-3-
De voornaamste bezwaren waren:
a. het wetsontwerp het gevaar van een vierde bestuurslaag inhield;
b. zowel de instelling van het gewest zelf als zijn taken en bevoegdheden,
alsook zijn. financiering te zeer van de wil van de gemeentebesturen
afhankelijk waren gesteld;
c. over de taken en bevoegdheden van het gewest bovendien grote onzekerheid
bestond;
d. het wetsontwerp niets bepaalde over decentralisatie van taken van rijk
en provincie en zeer algemeen niet was gesteld in het perspectief van een
meer omvattende bestuurlijke reorganisatie.

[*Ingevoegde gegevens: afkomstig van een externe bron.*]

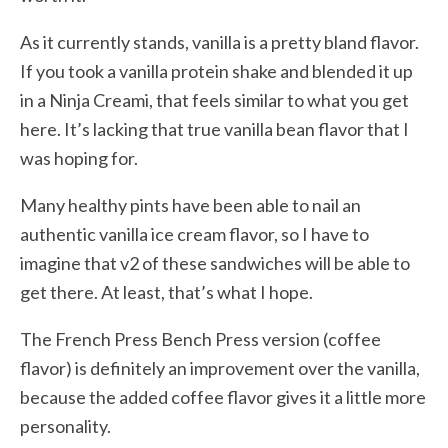
As it currently stands, vanilla is a pretty bland flavor.
If you took a vanilla protein shake and blended it up
in a Ninja Creami, that feels similar to what you get
here. It’s lacking that true vanilla bean flavor that I
was hoping for.
Many healthy pints have been able to nail an
authentic vanilla ice cream flavor, so I have to
imagine that v2 of these sandwiches will be able to
get there. At least, that’s what I hope.
The French Press Bench Press version (coffee
flavor) is definitely an improvement over the vanilla,
because the added coffee flavor gives it a little more
personality.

Vanaf het begin van zijn optreden heeft het kabinet deze bezwaren onder
schreven. Het was bovendien van mening, dat het onjuist was, de instelling
van gewesten aan de gemeenten over te laten en dat het de decentralisatie
eerder zou vertragen dan bevorderen, indien de totstandkoming van gewesten
"van onderop" zou moeten geschieden. Een kabinetsbeslissing kon niet langer
worden uitgesteld, omdat
a. de z.g. pre-gewesten dreigden door gebrek aan bevoegdheden en financiële
middelen vast te lopen;
b. de gemeentelijke herindeling kon onvoldoende voortgang vinden bij gebrek
aan kennis van taak en omvang van de toekomstige gewesten;
c. de bestuurlijke plannen, neergelegd in de Knelpuntennota harmonisatie
welzijnsbeleid en welzijnswetgeving en in de Structuurnota Gezondheidszorg
konden slechts globaal besproken worden bij gebreke van de gewesten, die
daarin een belangrijke rol speelden;
d. de organisatie van de hulpverlening en de hervorming van het politiebestel
moesten wachten op een uitspraak van de wetgever met betrekking tot de
gewestvorming.
Een spoedige beslissing was dan ook noodzaak.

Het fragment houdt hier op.